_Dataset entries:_
┌──
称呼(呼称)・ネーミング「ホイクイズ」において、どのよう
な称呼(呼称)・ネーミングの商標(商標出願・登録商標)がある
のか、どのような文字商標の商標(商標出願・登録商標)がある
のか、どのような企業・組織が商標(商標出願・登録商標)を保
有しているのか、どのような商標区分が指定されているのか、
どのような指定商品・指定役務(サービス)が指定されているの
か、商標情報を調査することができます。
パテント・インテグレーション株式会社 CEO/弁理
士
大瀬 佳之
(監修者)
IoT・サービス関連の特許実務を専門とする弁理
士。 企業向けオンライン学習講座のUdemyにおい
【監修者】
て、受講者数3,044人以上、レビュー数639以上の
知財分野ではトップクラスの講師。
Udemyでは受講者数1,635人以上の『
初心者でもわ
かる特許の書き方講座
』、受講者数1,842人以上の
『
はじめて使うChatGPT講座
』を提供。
└──
Return each line among the entries that holds the word "商標出願".

な称呼(呼称)・ネーミングの商標(商標出願・登録商標)がある
のか、どのような文字商標の商標(商標出願・登録商標)がある
のか、どのような企業・組織が商標(商標出願・登録商標)を保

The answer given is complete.